▶ _EXERCISE DIRECTIONS_: From the line containing "23: (650, 324, 0.77)" through the last line of the records below, each line is to be repeated exactly; pictures are to be omitted.

▶ _RECORDS SHOWN_:

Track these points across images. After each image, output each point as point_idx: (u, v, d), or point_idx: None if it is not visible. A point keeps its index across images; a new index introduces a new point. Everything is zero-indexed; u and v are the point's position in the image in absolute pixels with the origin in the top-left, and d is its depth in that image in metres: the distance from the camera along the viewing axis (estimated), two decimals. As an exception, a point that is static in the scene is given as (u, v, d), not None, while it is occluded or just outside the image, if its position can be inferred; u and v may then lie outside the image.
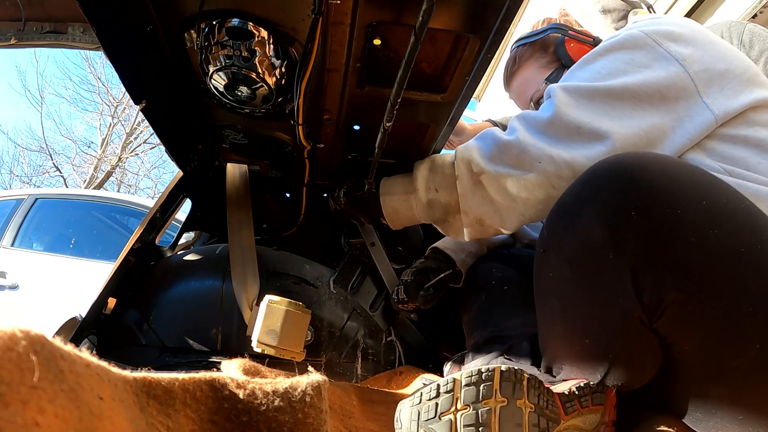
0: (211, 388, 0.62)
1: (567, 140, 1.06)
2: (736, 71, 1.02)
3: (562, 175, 1.05)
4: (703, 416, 0.80)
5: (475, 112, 8.13)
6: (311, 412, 0.66)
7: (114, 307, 1.60)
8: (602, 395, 0.87)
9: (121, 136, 16.64)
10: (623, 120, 1.02)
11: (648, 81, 1.03)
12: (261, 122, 1.31)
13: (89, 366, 0.43)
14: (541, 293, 0.97)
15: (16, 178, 17.02)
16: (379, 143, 1.13)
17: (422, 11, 0.78)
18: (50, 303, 3.75)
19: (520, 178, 1.09)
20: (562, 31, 1.51)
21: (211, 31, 0.99)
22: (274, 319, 1.22)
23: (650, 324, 0.77)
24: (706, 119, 1.00)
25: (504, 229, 1.20)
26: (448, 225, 1.32)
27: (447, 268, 1.56)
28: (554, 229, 0.90)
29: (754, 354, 0.71)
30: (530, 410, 0.79)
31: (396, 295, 1.60)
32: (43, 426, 0.33)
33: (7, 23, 1.72)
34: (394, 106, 1.00)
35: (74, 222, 4.68)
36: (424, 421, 0.79)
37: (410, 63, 0.89)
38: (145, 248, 1.64)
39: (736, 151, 0.99)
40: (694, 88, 1.01)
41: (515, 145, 1.11)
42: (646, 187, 0.76)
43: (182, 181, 1.61)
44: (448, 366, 1.49)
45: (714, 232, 0.72)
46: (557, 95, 1.09)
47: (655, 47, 1.05)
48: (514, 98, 1.68)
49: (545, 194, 1.08)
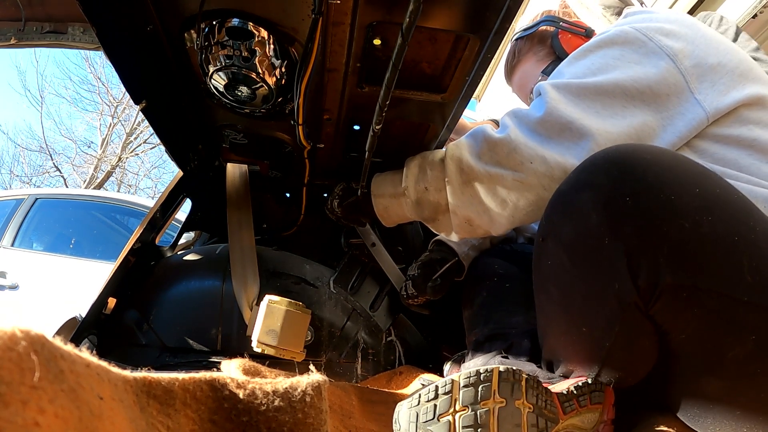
0: (211, 388, 0.62)
1: (557, 139, 1.05)
2: (729, 65, 1.01)
3: (554, 176, 1.04)
4: (701, 412, 0.81)
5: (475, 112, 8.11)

▶ _SOLUTION FOR THIS EXERCISE_:
23: (650, 324, 0.77)
24: (706, 119, 1.00)
25: (504, 229, 1.20)
26: (448, 225, 1.32)
27: (447, 268, 1.56)
28: (554, 229, 0.90)
29: (754, 354, 0.71)
30: (530, 410, 0.79)
31: (396, 295, 1.60)
32: (43, 426, 0.33)
33: (7, 23, 1.72)
34: (394, 106, 1.00)
35: (74, 222, 4.68)
36: (424, 421, 0.79)
37: (410, 63, 0.89)
38: (145, 248, 1.64)
39: (736, 151, 0.99)
40: (694, 88, 1.01)
41: (515, 145, 1.11)
42: (646, 187, 0.76)
43: (182, 181, 1.61)
44: (448, 366, 1.49)
45: (714, 232, 0.72)
46: (557, 95, 1.09)
47: (655, 47, 1.05)
48: (514, 98, 1.68)
49: (545, 194, 1.08)
0: (211, 388, 0.62)
1: (557, 139, 1.05)
2: (729, 65, 1.01)
3: (554, 176, 1.04)
4: (701, 412, 0.81)
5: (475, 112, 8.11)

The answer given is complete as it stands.